## Problem requirements
Among the entries below, count the lines containing the string "modificado". Only the count is needed.

## Data listing
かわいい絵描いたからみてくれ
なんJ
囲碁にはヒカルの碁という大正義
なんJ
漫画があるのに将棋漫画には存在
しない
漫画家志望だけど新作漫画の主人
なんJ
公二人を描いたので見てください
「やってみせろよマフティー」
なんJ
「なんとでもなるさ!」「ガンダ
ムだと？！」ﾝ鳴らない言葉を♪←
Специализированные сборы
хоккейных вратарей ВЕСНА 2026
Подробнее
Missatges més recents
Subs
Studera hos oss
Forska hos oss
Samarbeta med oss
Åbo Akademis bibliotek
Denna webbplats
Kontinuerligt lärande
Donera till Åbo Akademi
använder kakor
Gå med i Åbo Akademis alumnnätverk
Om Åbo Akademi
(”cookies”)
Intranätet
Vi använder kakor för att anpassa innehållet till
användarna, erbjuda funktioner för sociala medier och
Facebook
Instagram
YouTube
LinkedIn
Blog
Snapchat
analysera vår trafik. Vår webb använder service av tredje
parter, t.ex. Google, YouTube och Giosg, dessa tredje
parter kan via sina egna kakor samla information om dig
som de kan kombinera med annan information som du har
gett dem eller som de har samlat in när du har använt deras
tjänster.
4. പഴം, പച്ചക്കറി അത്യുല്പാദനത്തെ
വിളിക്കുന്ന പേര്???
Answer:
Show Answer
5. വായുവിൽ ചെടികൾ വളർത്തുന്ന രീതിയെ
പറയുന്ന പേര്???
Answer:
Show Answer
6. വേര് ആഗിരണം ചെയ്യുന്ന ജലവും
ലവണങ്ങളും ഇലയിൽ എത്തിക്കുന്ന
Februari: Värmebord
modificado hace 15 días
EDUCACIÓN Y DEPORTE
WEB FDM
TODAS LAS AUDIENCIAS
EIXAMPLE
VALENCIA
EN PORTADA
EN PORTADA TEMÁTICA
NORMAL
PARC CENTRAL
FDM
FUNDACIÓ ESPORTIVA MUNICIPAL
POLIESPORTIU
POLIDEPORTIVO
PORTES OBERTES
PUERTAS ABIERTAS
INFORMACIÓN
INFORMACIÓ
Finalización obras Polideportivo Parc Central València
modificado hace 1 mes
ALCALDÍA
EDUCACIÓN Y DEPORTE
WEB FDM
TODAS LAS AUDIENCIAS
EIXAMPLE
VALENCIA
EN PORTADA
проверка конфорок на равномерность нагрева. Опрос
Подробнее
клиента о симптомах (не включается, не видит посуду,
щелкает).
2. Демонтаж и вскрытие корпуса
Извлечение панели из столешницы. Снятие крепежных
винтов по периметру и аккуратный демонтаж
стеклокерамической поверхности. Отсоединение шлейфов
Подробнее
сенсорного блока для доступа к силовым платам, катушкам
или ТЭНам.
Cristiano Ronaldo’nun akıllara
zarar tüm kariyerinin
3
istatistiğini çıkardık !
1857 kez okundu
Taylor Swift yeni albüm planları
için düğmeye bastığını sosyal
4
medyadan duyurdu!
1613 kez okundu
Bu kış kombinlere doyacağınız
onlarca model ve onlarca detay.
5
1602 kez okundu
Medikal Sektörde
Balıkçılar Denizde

## Written response
2